5. Вольф Мессинг и головная боль в Зазеркалье
«Берегитесь лжепророков, которые приходят к вам в овечьей шкуре, а внутри есть волки хищные. По плодам их узнаете их».
(от Матфея, гл. 7, ст. 15)Я сочувствовал Пилсудскому и искренне хотел ему помочь.
– Истина прежде всего в том, что у вас ужасно болит голова, и вы, наверное, думаете, что вас отравили. Но это не так. И из-за ваших параллелей с Мессингом я теперь невольно чувствую себя вашим палачом. Ведь когда Вольф Мессинг последний раз встречался со Сталиным, у того тоже настроение было не фонтан, и голова ужасно болела… Но поверьте, сейчас голова у вас пройдет сама собой, и вы испытаете дикий ужас.
– Ты хотел сказать – облегчение?
– Нет, нет, именно ужас. Вы, конечно же, помните про встречу Алисы с Белой королевой в Зазеркалье? У нее из пальца текла кровь, и она визжала от боли, потому что скоро уколет палец какой-то булавкой. В Зазеркалье это нормальное дело.
– Но мы-то не в Зазеркалье.
– О, откуда нам знать. Ваша голова ужасно болит, потому что очень скоро вам покажется, что вас хватил инсульт, вы испытаете ужас, но сразу после этого ваша боль пройдет.
– И скоро это случится?
– Весьма скоро. Но для этого вам нужно посмотреть в зеркало. Вот так. Знаете, если бы мы были в Праге, то мы бы сходили на могилу известного еврейского каббалиста рабби Леви, первого создателя голема. Был такой известнейший советский астроном Иосиф Шкловский, так он в своих мемуарах «Эшелон» пишет про такой случай. Они вместе с делегацией решили посетить могилу рабби Леви, но у одного товарища ужасно болел зуб. Ему и предложили там загадать желание. Зуб сразу прошел и не болел до самого отъезда из Праги. А потом, конечно, снова разболелся.
Пилсудский своим взглядом хотел меня убить; к чему эти нудные истории?
Зашла секретарша:
– Что-нибудь нужно?
Я подсказал, что нужна вода.

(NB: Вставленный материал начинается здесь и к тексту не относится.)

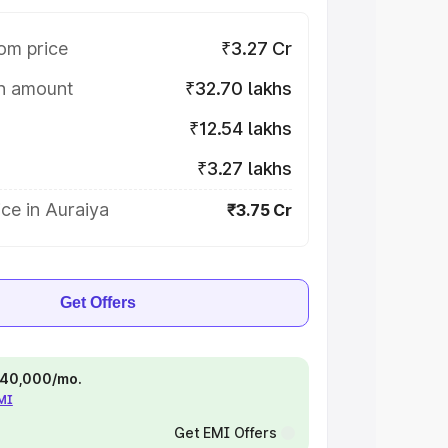
om price
₹3.27 Cr
on amount
₹32.70 lakhs
₹12.54 lakhs
₹3.27 lakhs
ce in Auraiya
₹3.75 Cr
Get Offers
 ₹40,000/mo.
EMI
Get EMI Offers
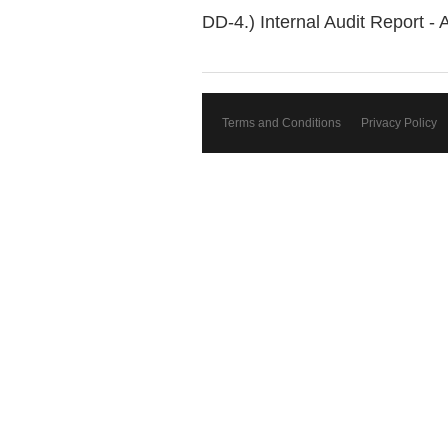
DD-4.) Internal Audit Report - 
Terms and Conditions
Privacy Policy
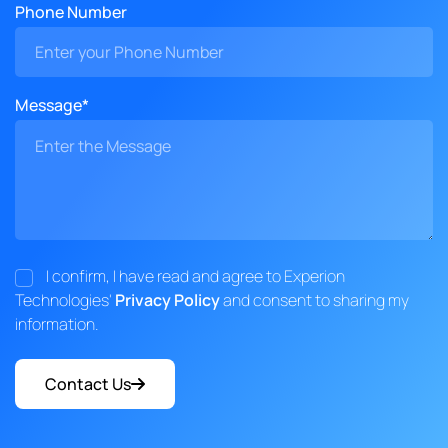
Phone Number
Message*
I confirm, I have read and agree to Experion
Technologies'
Privacy Policy
and consent to sharing my
information.
Contact Us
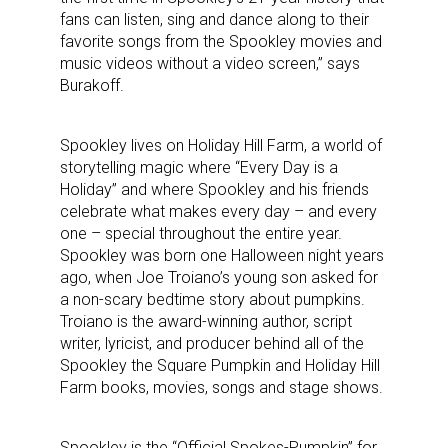
fans can listen, sing and dance along to their
favorite songs from the Spookley movies and
music videos without a video screen,” says
Burakoff.
Spookley lives on Holiday Hill Farm, a world of
storytelling magic where “Every Day is a
Holiday” and where Spookley and his friends
celebrate what makes every day – and every
one – special throughout the entire year.
Spookley was born one Halloween night years
ago, when Joe Troiano’s young son asked for
a non-scary bedtime story about pumpkins.
Troiano is the award-winning author, script
writer, lyricist, and producer behind all of the
Spookley the Square Pumpkin and Holiday Hill
Farm books, movies, songs and stage shows.
Spookley is the “Official Spokes-Pumpkin” for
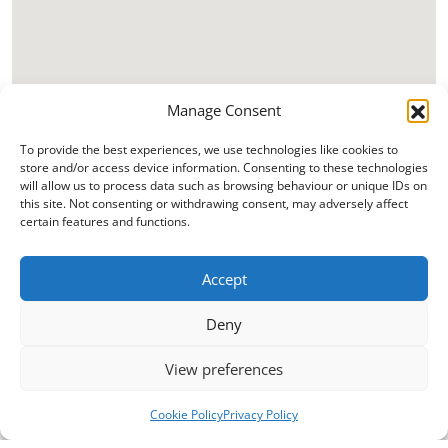
Manage Consent
To provide the best experiences, we use technologies like cookies to
store and/or access device information. Consenting to these technologies
will allow us to process data such as browsing behaviour or unique IDs on
this site. Not consenting or withdrawing consent, may adversely affect
certain features and functions.
Accept
Deny
View preferences
Cookie Policy
Privacy Policy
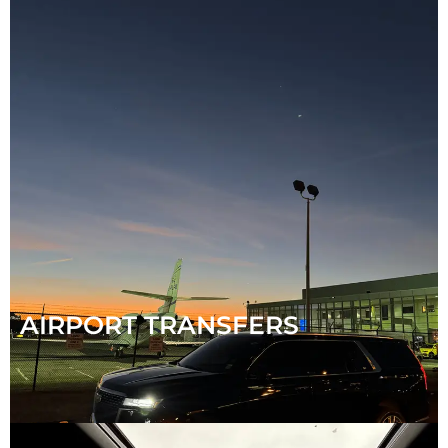
AIRPORT TRANSFERS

Она сбегала за стаканом с водой. Пилсудский жадно осушил стакан.
Внезапно его действительно хватил удар, как я и предсказывал. Пилсудский попытался встать с кресла, но потом обмяк и сел назад. Секретарша в ужасе посмотрела не него.
Ему полегчало. Потом мы долго молчали. Прошло минут пять. Секретарша сидела рядом, включила диктофончик.
– Все нормально? – спросила она дрожащим голосом.
– Да, да, все о'кей.
Пилсудский продолжал покачивать рукой в такт Раммштайну. Постепенно этот такт нарастал. В глазах Пилсудского вновь появился огонек. Линкс. Но этот огонек, в отличие от огонька Пилата, не был всем знаком, ведь и Пилсудского мало кто знал. В отличие от Пилата, которого знали почти все. Краска появилась на его бледных щеках.
– Ну что, полегчало? Я понимаю, сейчас вы хотели бы уйти в комнату отдыха, разлечься на диване и включить радио, послушать любимую музыку. Но господин начальник, я бы посоветовал вам на сегодня завершить все дела. Я не предложу вам прогулку в Кремле, так как мы не в Кремле. Но мы могли бы пройтись по переулкам Китай-города. Кстати, у меня есть пара мыслей, которые могли бы вас сильно заинтересовать. Кстати, я ничего не буду говорить о вашем неверии в людей, ведь ваша жена не кончала жизнь самоубийством.